I’d say that SwaggerUI, while a tired UI in my experience, still holds true to the original interaction I am looking for. It had the OpenAPI, and the UI for viewing documentation, but then you could also make calls to mocked representations of an API, or to live servers referenced in the OpenAPI server object. I’d say Postman emulated all of this but took a more client and automation approach over documentation—Postman still has mocking and documentation, but it became a different experience. Then as mentioned above, ReDoc took us down a different road that was pure documentation. I think that Arrazzo will reignite activity at this intersection—we’ll see. I’m seeing innovation in other areas when it comes to the portal experience, as well as documentation innovation, but I think I’m on a different path for what I am needing that is adjacent to the API consumer experience provided by API producers.

I am looking to certify a single endpoint, verifying that the authentication works, and the technical details expressed in an API contract, with valid requests and responses recorded in the OpenAPIp contract as examples. I want to elevate the OpenAPI definitions I have in the APIs.io index from just documentation to certified APIs. It increases the value of an OpenAPI for me to have it certified, something I used to do with Postman Collections, but I am looking to keep native within the OpenAPI. What I want is really just a “Try it Now” feature from a consumer standpoint, and mine is a “Certified” feature from a governance standpoint—I am still working on what certified means and how it would be expressed in OpenAPI and visualized in the resulting documentation. I am just exploring how to best certify thousands of API endpoints, obtaining the authentication I need, and certifying at scale across APIs I profile in APIs.io.

I am not looking to build workflows using Arrazzo yet. I am trying to avoid using Postman Collections as the latest version of the spec is proprietary.

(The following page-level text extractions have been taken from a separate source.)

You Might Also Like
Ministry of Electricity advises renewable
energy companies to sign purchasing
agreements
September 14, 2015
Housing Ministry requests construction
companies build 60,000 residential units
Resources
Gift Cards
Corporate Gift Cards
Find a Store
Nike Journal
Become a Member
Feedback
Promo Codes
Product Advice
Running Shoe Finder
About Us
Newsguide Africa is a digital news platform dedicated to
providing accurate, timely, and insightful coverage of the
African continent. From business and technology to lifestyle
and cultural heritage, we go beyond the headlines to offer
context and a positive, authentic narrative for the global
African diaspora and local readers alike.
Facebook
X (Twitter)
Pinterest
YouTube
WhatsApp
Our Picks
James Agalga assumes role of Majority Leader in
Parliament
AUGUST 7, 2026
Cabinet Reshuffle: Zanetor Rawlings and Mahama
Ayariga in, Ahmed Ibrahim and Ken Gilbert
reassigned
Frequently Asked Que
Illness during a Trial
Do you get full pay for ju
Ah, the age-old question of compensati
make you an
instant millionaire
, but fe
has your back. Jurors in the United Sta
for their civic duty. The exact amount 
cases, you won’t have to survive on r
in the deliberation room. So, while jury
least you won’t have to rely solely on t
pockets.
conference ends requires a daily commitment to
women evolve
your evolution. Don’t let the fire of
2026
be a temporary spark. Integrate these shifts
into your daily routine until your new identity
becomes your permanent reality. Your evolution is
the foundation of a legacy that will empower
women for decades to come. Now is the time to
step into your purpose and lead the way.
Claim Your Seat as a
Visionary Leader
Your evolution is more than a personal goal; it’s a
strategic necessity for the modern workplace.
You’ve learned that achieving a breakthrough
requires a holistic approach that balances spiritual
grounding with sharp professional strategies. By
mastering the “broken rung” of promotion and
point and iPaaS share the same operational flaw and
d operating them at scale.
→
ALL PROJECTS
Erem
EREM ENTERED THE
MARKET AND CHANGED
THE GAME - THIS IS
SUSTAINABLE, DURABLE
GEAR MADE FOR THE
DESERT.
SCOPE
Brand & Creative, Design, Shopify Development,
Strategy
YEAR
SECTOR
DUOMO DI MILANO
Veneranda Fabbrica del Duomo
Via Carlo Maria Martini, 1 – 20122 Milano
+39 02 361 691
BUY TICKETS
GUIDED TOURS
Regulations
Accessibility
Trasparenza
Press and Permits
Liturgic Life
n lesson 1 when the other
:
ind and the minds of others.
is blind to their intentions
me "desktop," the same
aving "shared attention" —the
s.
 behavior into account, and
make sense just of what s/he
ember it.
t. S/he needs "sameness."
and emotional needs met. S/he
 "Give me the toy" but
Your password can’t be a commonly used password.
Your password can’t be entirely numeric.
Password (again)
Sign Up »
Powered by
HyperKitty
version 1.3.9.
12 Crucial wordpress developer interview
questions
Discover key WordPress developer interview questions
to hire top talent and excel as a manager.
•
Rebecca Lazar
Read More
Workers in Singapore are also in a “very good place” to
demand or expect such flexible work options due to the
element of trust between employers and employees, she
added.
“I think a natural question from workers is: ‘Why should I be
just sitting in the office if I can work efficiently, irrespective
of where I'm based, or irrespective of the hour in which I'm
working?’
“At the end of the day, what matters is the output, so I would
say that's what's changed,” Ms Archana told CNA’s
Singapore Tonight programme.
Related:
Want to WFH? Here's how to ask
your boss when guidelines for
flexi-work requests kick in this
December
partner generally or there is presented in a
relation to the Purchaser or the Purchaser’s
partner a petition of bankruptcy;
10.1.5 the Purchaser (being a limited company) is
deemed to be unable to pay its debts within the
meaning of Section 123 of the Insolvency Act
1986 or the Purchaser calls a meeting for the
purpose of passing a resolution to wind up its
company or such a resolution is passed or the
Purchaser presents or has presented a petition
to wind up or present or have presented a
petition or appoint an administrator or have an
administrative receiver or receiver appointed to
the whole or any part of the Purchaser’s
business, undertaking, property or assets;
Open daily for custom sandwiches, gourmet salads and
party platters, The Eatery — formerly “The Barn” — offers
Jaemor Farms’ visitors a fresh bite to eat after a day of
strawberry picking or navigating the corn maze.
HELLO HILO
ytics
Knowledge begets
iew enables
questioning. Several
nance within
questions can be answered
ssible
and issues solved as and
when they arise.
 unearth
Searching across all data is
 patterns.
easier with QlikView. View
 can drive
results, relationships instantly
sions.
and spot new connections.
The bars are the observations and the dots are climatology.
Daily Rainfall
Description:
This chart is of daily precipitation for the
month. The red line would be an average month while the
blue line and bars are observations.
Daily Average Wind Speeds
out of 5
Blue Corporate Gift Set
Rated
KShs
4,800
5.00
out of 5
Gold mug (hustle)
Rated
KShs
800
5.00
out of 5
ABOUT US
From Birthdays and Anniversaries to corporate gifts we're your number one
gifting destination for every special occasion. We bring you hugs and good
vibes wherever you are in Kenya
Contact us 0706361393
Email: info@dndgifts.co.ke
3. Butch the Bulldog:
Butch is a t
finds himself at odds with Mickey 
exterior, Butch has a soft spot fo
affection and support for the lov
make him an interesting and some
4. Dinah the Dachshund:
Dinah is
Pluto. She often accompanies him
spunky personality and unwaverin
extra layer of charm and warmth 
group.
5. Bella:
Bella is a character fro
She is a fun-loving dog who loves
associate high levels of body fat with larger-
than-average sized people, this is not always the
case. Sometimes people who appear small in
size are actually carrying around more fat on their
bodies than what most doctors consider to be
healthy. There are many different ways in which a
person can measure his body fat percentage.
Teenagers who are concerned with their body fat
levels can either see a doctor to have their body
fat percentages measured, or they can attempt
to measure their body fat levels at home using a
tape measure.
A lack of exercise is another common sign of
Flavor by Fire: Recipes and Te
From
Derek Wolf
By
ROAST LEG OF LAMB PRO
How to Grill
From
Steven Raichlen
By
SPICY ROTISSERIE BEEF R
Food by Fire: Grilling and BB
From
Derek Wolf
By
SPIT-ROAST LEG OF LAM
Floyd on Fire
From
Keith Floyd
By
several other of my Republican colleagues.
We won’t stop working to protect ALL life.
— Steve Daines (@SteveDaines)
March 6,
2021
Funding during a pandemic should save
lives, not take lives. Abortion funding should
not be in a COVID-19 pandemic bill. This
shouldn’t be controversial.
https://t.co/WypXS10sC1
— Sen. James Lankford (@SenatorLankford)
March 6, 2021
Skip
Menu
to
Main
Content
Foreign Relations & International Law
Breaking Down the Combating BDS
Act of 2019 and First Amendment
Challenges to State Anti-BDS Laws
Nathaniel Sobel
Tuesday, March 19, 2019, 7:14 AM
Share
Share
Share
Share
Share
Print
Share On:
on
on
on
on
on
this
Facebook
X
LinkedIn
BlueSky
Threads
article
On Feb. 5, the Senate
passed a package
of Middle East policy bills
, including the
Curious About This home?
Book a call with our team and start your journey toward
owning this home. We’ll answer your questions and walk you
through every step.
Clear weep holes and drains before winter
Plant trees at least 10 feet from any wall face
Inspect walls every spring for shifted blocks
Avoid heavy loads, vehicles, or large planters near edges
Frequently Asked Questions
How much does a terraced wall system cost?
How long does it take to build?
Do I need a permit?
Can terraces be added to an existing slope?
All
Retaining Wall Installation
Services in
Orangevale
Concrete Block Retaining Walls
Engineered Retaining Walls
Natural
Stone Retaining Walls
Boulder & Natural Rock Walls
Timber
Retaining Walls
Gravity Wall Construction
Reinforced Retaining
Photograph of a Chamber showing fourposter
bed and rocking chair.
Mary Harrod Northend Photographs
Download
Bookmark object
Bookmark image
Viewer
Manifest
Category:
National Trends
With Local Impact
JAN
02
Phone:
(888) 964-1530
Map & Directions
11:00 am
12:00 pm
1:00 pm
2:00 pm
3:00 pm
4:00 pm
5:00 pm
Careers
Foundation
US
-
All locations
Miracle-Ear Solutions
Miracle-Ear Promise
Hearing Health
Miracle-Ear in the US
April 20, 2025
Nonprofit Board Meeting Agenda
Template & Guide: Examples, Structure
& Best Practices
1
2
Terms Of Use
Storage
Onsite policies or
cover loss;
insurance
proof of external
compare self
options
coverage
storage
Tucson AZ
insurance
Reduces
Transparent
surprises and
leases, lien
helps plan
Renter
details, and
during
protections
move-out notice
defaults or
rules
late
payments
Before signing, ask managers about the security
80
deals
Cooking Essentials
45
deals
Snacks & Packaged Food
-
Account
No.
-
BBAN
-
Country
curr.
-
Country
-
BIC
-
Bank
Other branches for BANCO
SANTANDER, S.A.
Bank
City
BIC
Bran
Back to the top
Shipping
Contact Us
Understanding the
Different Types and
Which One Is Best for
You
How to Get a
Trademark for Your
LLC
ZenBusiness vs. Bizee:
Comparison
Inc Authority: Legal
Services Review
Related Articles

I am just looking to elevate individual API operations in a sea of API operations as certified. I am finishing up the Spectral rules that will tell me which OpenAPI have the proper authentication, and supporting APIs.json have a signup and obtain keys and token URL, so I can prepare for certification. I think along the way I am going to augment each individual API operation with JSON-LD semantics that describe the resource or capability beyond its HTTP method or verb. Before I do any workflow work, I just want to be able to further elevate the API operations I have authenticated, certified, and semantically labeled, so I can then explore further use within AI models. While I am not riding the AI hype wave, I see the potential for well-defined digital resources and capabilities that are certified for use in workflows, voice, and yes artificial intelligence applications.